The musical journey we embark upon this week begins in the early 1950s. The son of a Kutchi merchant in Mumbai is trying to make his way in the shafaarish-based world of the film studios. He is getting a few nibbles and even a couple of credits as a junior musical director on some films, but he knows he needs a special calling card if he’s ever going to realise his dream of hitting the Big Time.
He doesn’t have the door-opening track record but he does have ideas. But no one who is anyone has the time to entertain them.

What to do? What do I have that no one else does?

Then it dawns on him! “My father! I have my father. He’s a businessman with connections overseas. He has access to the technology and modernity of the West, something very few others have.” In 1952, the young man arranged through his father’s connections the importation of a strange instrument called the Clavioline. This was something utterly new, an electronic keyboard invented only four or five years earlier in France and even there, still barely known.

The young man, Kalyanji Virji Shah, introduced the Space Age sound of this early synthesizer in a minor film, Nag Panchami, in 1953. Though the film fared poorly Kalyanji’s calling card had worked a treat. He was recommended to Hemant Kumar, who in turn hooked him up with musical director Ravi to create a similar sonic atmosphere for his film Nagin the following year. The following clip known simply as Been Music from that film is some of what the young man came up with.

Been Music Nagin (1954)

A case could be made for this sequence, in which the Clavoline fills in for the traditional snake charmer’s been, being one of the most influential in modern Indian cinema. This strange new instrument which Kalyanji managed to make sound as familiar as the Indian dust shot Nagin to superhit status and in the process hugely advanced the careers of Hemant Kumar and Ravi (and himself). Ever since, whenever a scene requires a been the traditional instrument has been bypassed in favor of this electronic tone; this little sequence did in fact create space in the Indian audience’s mind for what would soon be a rush of rock n’ roll modern sounds from the West.

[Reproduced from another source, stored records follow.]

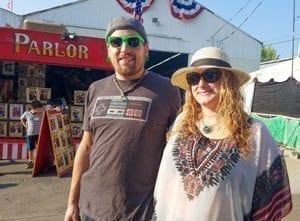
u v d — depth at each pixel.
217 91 2.25
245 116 2.23
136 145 2.71
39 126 9.25
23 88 10.94
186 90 2.43
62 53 10.62
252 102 15.92
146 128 2.71
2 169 9.12
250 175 2.10
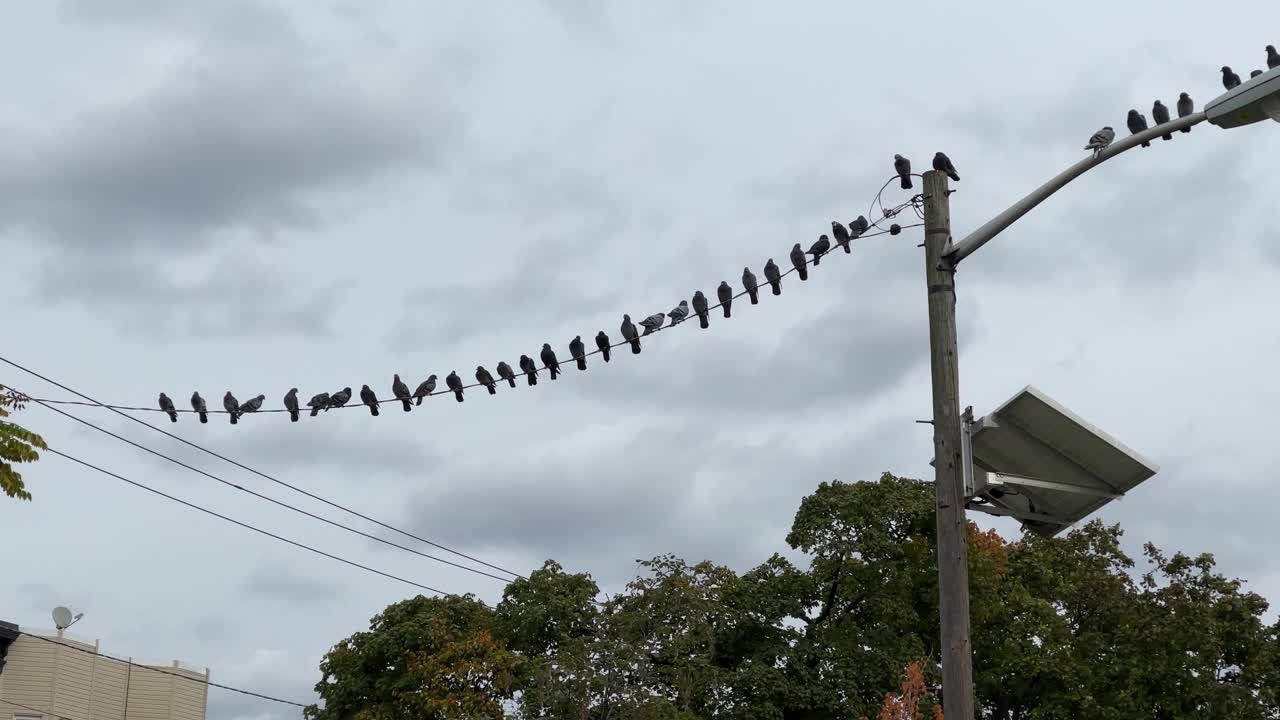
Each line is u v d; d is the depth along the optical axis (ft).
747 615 172.86
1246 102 43.34
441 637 172.86
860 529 171.73
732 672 164.45
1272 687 163.94
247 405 95.25
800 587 174.60
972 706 44.39
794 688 162.61
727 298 81.87
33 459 79.77
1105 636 174.91
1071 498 49.44
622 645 148.36
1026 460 48.21
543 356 86.02
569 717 148.56
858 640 169.48
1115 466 47.65
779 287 78.74
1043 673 171.83
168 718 184.65
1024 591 177.17
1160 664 164.96
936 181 48.91
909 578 171.01
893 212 70.95
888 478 178.40
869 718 163.94
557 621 174.70
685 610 154.92
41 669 170.40
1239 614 168.45
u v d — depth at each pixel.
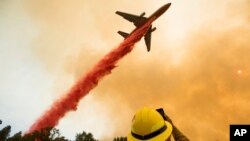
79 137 79.31
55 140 70.94
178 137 4.26
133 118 4.25
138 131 3.97
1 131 72.56
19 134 72.44
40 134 68.44
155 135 3.89
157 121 4.00
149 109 4.17
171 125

Kalyanji was eventually joined by his brother Anandji and together they went on to not only hit but completely define the Big Time of Hindi filmi music. Others clamoured to get their hands on the Clavoline (which Kalyanji rented out to special friends for up to Rs 350 a go!) but for a long time the sound of space-age belonged to the boy from Kutch. And over the years the genius of the two brothers has been recognised by artists not just in contemporary Bollywood but around the world. Let’s check out some of those unlikely places!

Ae Naujawan Hai Sab Apradh (1972)

Refresh your mind with this Asha/Helen item number from Feroz Khan’s 1972 film Apradh.

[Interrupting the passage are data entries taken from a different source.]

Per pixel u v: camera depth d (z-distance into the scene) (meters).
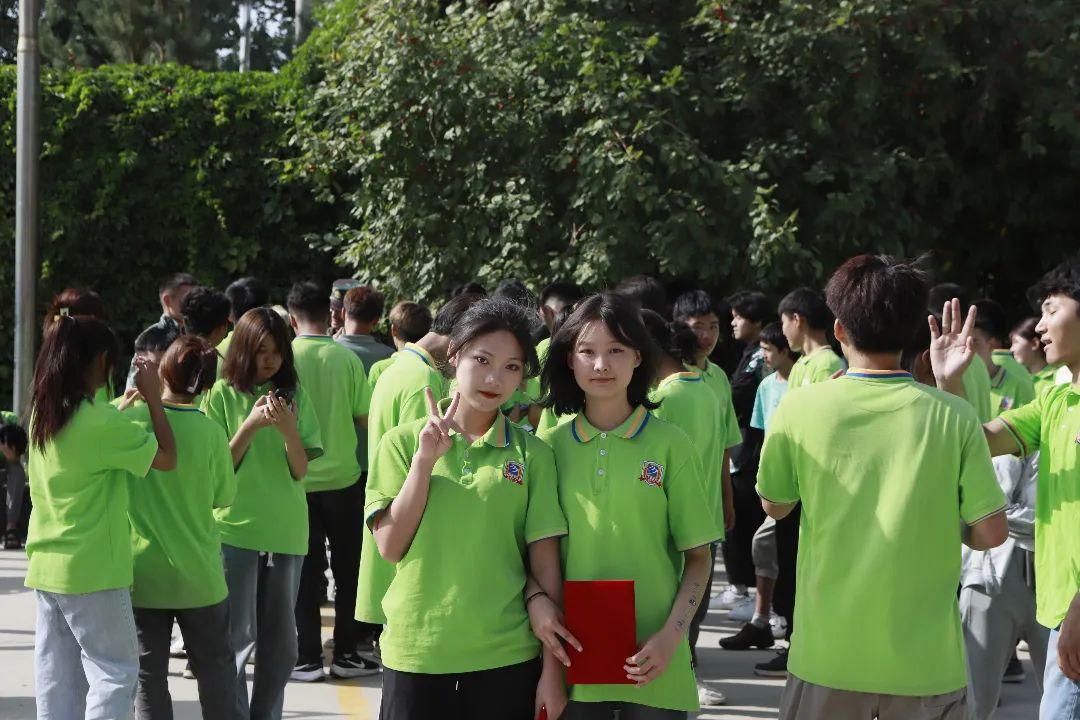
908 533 3.23
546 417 4.25
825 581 3.30
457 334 3.44
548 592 3.43
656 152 9.92
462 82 9.94
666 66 10.46
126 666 4.33
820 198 10.35
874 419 3.31
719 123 10.52
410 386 5.27
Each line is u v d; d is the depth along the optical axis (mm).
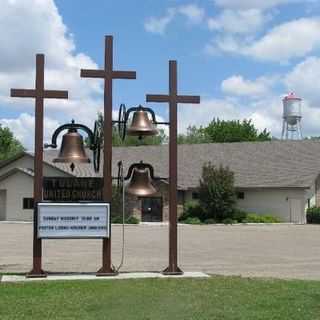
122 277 14281
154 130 14727
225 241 30547
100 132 14758
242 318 9992
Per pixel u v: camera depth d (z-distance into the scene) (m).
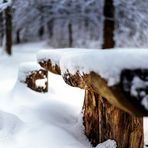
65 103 4.38
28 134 3.03
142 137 2.54
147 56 1.62
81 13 19.38
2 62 12.49
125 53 1.65
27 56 14.91
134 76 1.59
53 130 3.09
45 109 4.06
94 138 2.87
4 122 3.23
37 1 20.47
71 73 2.28
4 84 6.47
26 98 4.66
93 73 1.83
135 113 1.64
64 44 21.42
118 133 2.49
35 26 21.62
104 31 11.75
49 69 3.27
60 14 20.41
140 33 17.42
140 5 17.16
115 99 1.69
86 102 3.06
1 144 2.83
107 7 11.65
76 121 3.71
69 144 2.82
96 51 1.99
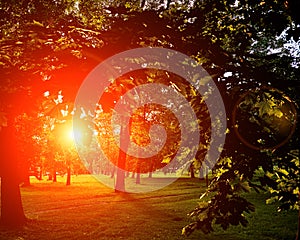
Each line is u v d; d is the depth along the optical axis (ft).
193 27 20.70
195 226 18.45
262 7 20.35
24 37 21.63
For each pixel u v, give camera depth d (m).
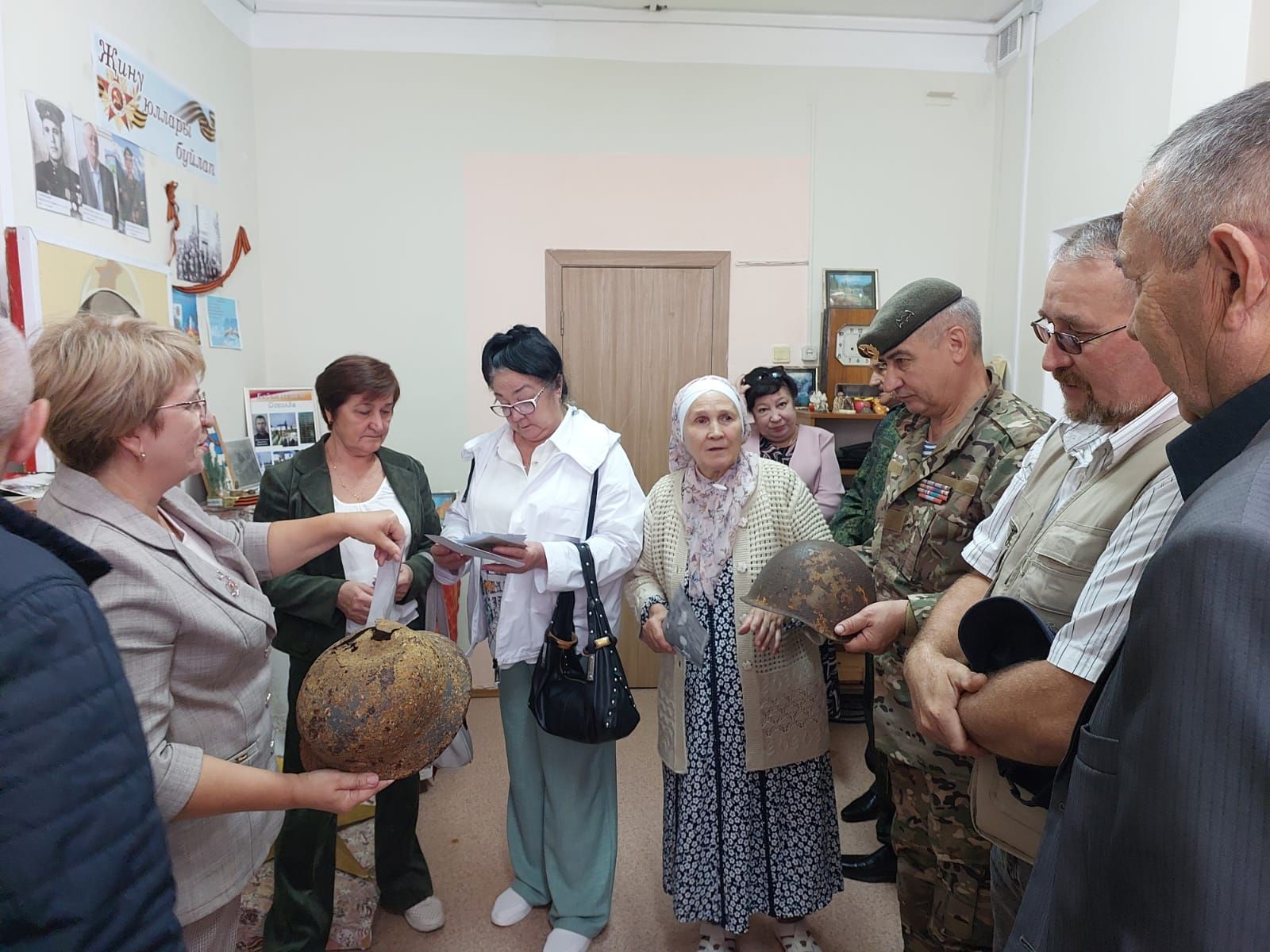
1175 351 0.63
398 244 3.38
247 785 1.01
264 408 3.10
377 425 1.92
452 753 1.77
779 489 1.83
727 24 3.39
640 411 3.57
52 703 0.57
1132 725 0.52
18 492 1.51
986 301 3.61
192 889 1.08
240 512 2.57
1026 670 0.91
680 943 1.99
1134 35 2.65
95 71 2.10
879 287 3.55
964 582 1.28
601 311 3.50
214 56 2.88
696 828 1.76
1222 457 0.59
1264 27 2.20
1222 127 0.59
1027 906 0.76
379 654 1.12
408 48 3.31
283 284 3.34
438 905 2.06
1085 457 1.09
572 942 1.90
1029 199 3.26
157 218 2.45
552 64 3.36
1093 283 0.98
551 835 1.96
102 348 0.98
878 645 1.40
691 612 1.70
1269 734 0.43
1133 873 0.51
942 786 1.45
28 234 1.74
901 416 2.44
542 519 1.82
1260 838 0.44
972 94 3.51
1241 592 0.46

Then listen to this 2005 Grammy-winning track.

Don’t Funk With My Heart
The Blackeyed Peas

Basically a straight lift of pace, atmosphere, rhythm and melody, not to mention the amazing drum track which is lifted from another Kalyanji-Anandji hit, this time from Don: Yeh Mera Dil.

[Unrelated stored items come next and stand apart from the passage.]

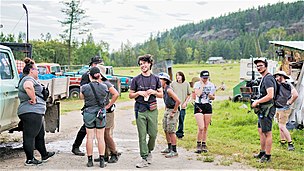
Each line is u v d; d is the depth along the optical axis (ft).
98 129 21.24
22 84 21.12
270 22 606.14
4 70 22.39
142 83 21.12
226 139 31.32
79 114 50.21
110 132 22.26
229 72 204.85
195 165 22.03
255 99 24.14
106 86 21.30
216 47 459.73
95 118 20.93
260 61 22.26
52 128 27.71
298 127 35.63
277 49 48.26
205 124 25.44
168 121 23.94
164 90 24.08
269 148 22.41
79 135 24.30
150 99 21.13
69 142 29.89
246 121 40.45
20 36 55.62
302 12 599.98
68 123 41.73
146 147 21.62
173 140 24.23
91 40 230.48
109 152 22.93
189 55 444.14
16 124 23.99
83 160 23.13
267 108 21.99
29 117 21.13
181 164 22.27
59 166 21.50
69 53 180.65
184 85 31.01
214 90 25.36
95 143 28.66
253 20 641.40
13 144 28.94
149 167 21.53
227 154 24.88
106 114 21.90
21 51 33.96
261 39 411.54
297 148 27.45
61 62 183.83
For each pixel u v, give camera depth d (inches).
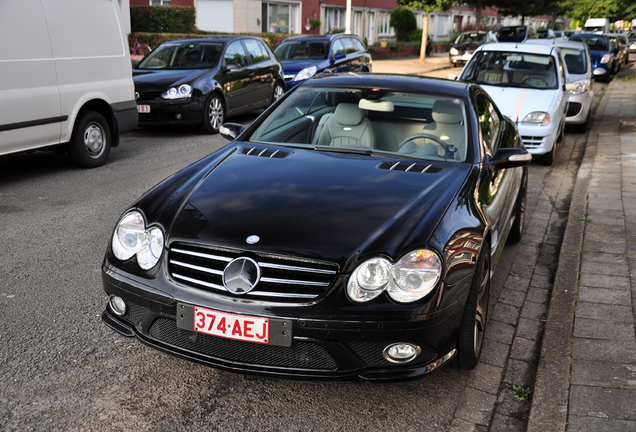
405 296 100.6
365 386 119.8
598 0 787.4
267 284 103.0
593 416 103.3
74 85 272.2
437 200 118.0
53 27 259.0
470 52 1072.2
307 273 102.2
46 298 152.3
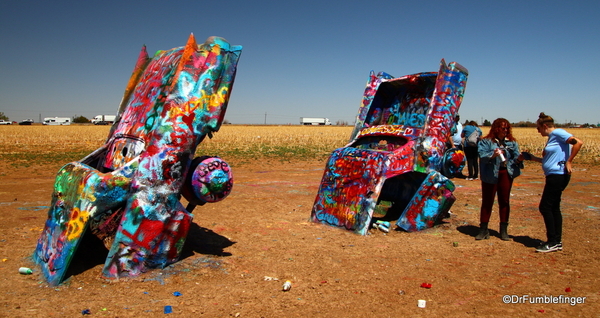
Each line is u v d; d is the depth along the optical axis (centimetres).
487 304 377
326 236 611
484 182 593
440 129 678
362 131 779
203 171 466
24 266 457
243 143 3209
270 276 442
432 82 750
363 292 401
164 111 452
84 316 339
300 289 407
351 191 658
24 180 1149
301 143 3309
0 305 357
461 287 417
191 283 417
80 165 471
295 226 667
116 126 581
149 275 434
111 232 504
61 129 6462
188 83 462
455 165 699
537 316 353
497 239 600
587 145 2881
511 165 584
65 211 436
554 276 449
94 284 409
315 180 1197
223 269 459
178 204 460
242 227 653
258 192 977
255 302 374
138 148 466
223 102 479
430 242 586
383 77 810
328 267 473
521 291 408
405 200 788
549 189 534
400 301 381
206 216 721
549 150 539
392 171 645
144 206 432
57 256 418
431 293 400
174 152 446
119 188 423
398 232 644
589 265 483
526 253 532
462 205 852
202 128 466
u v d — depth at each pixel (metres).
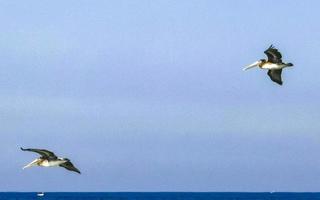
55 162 48.50
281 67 53.41
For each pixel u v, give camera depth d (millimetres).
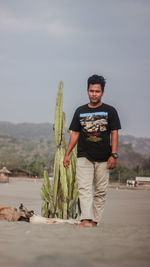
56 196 6270
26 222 5266
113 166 4777
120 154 198125
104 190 4965
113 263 2205
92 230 3824
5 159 123375
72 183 6398
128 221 9586
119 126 4738
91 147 4789
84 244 2838
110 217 11273
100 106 4742
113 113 4719
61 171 6191
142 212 13922
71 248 2656
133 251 2572
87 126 4746
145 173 108750
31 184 64125
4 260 2238
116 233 3555
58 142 6293
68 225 4707
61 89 6250
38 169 100938
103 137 4750
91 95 4691
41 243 2887
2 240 3051
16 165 119000
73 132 4953
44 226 4316
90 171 4852
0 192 32188
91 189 4859
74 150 6492
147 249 2658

That 1978 mega-hit starring Amitabh has been a gold mine of funk for mix masters and DJs. DJ Shadow and Dan the Automator are two American DJs and hip-hop producers who have fallen under the spell of golden age Hindi cinema. Through a couple of albums entitled Bombay the Hard Way, they have revamped some of the classic tracks of the great music directors for an American club audience.

Don Theme Music
DJ Shadow and Dan the Automator

A subtle but heartfelt reinterpretation of the theme to the film, whose high point comes when the Big B channels Clark Cable in Gone with the Wind and dismisses Helen with ‘Some other time, baby’.

Pal Bhar Ke Liye
The Simpsons/Kishore Kumar

When you are sampled by Homer and Marge, well you’ve pretty much hit the pinnacle of popular acclaim. This clip reimagines the Kalyanji-Anandji hit from Johnny Mera Naam.

Twist Love Aaj Kal
Neeraj Sridhar

We come full circle with Been Music reemerging in the 2009 ultra-contemporary dance scene from Love Aaj Kal.